Arguably the best psychological thriller ever made, Alfred Hitchcock's Psycho (1960) is a masterwork of suspense and horror. The acting, cinematography, editing and music in this low-budget, studio-bound film are superb. The movie shows two grisly murders and paints a disturbing portrait of a psychopathic killer.

Anthony Perkins gives a brilliant performance as Psycho's main character, Norman Bates. At first Norman seems to be an attractive, vulnerable and likable young man living with his domineering mother. But as Norman says, "We all go a little mad sometimes."

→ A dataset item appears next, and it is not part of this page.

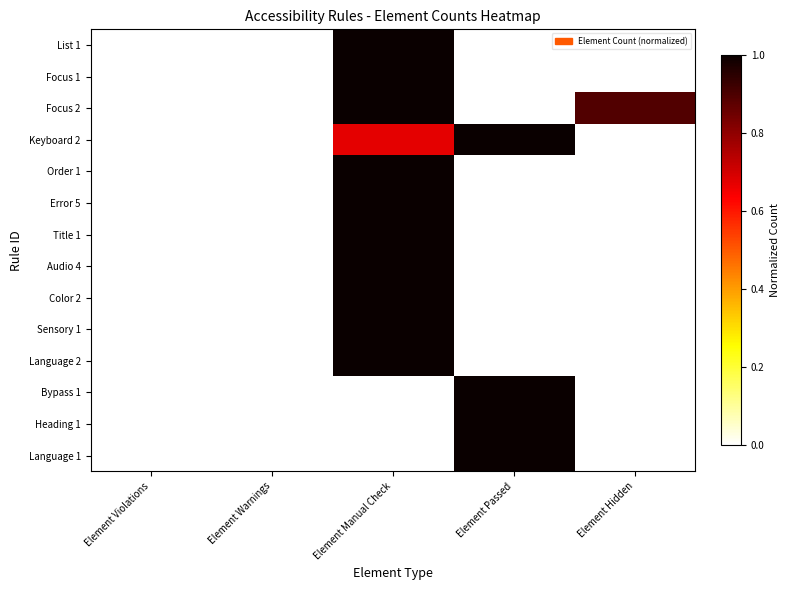

Which series changed the most between Element Warnings and Element Manual Check?

List 1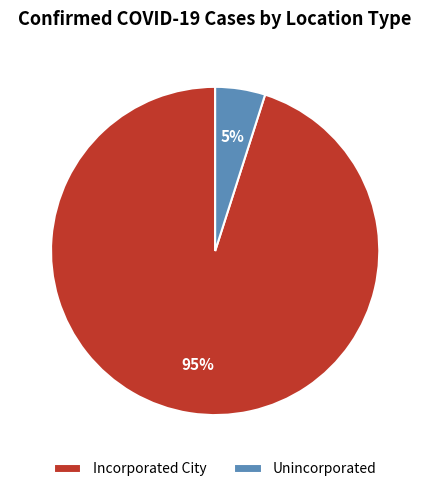

Which has a higher value, Incorporated City or Unincorporated?

Incorporated City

Janet Leigh is unforgettable in a key role, but she does not appear in the film's last hour. Leigh plays a secretary who steals $40,000, goes on the lam and checks into the isolated Bates Motel ("Twelve cabins, 12 vacancies."), which is run by Norman.

As Psycho winds down, there's a scene where a psychiatrist explains the psychology behind the murders. Critics often object to this scene on the grounds that it is heavy-handed exposition, but it is thought-provoking and indicates that the filmmakers want the viewer to recognize that the killer is not so much an evil man as he is a sick man.

After watching Psycho as a teenager for the first time, I was unable to take a shower for a few weeks without being a little freaked out. Even now I make sure that every door is locked securely before I take a motel shower.